Das Beratungstelefon ist für alle Menschen gedacht, die Probleme mit dem §175, 175a hatten oder mit § 151 in der DDR, das war der Paragraf mit den gleichgeschlechtlichen Handlungen unter 18 Jahren verfolgt wurden – das betraf also auch Frauen. So waren Lesben und Schwule gleichermaßen betroffen. Nicht nur homosexuelle, sondern auch heterosexuelle Männer, die sich ausprobieren wollten,  litten ebenfalls darunter, sowie Opfer sexueller Handlungen, denn § 175a bestrafte in solchen Fällen nicht nur die Täterund auch Transfrauen, die noch als Männer bei den Behörden registriert waren und die geschlechtsangleichende Behandlung noch nicht abgeschlossen war – auch solche Betroffene wurden von uns beraten und konnten Entschädigungen erhalten. Das Rehabilitierungsgesetz ist auch neutral formuliert, also da steht nicht drin, dass nur schwuler Sex rehabilitiert wird, es geht dabei um Personen. Das können also alle sein.

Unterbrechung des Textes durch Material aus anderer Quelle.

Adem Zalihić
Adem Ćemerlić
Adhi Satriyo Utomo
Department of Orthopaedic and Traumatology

Wie sieht es in den Fällen aus, in denen Anspruchsberechtigte schon verstorben sind?Können da noch Familie oder Lebenspartner Entschädigung verlangen?
Leider nicht, was die machen können, ist eine Rehabilitierungsbescheinigung beantragen, aber eine Entschädigung können wirklich nur die Antragssteller selbst fordern. Das heißt, wenn jemand verstorben ist kann niemand im Nachhinein einen Antrag auf Entschädigung stellen. Das ist nicht übertragbar oder vererbbar.

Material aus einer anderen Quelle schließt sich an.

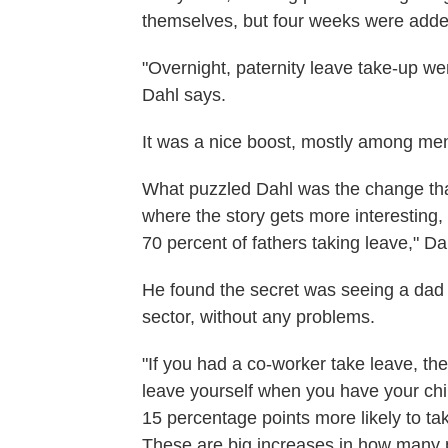
themselves, but four weeks were added
"Overnight, paternity leave take-up we
Dahl says.
It was a nice boost, mostly among me
What puzzled Dahl was the change tha
where the story gets more interesting, 
70 percent of fathers taking leave," Da
He found the secret was seeing a dad c
sector, without any problems.
"If you had a co-worker take leave, th
leave yourself when you have your chil
15 percentage points more likely to tak
These are big increases in how many pe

Zwischen 1949 und 1969 kam es in BRD zu 50.000 Verurteilungen dieser Art. Haben Sie Zahlen, wie viele Ihr Beratungsangebot bereits genutzt haben?
Ich kann natürlich nur unsere Zahlen nennen – ich hatte bis jetzt mit 112 Personen zu tun. Also seit 2017, kurz bevor das Rehabilitierungsgesetz am 22. Juli in Kraft getreten ist, habe ich hier meine Stelle angefangen. Diese 112 Personen hatten teilweise auch mehr als eine Verurteilung und polizeiliche Ermittlungen vorzuweisen. Da komme ich auf 170 Vorgänge insgesamt, von denen auch fast alle mit einer Entschädigungszahlung abgeschlossen worden sind.
Das Bundesamt für Justiz hat mehr Fälle, da alle unsere Fälle dort landen und es auch Menschen gibt, die unseren Service nicht nutzen und alles eigenständig lösen. Genaue Zahlen kenne ich da nicht, aber es sind wohl keine 300 Personen. Man ist initial davon ausgegangen, dass etwa 5000 Anspruchsberechtigte noch leben. Das heißt, es sind noch nicht einmal 10 Prozent erreicht worden.
Das hat verschiedenste Gründe: Wir wissen es nicht genau, aber die meisten werden bereits verstorben sein. Wer beispielsweise 1950 schon 30 Jahre alt war, der lebt jetzt einfach nicht mehr. Außerdem ist das Gesetz viel zu wenig bekannt. Ich erlebe es immer wieder, dass Betroffene nichts von ihren Ansprüchen wissen.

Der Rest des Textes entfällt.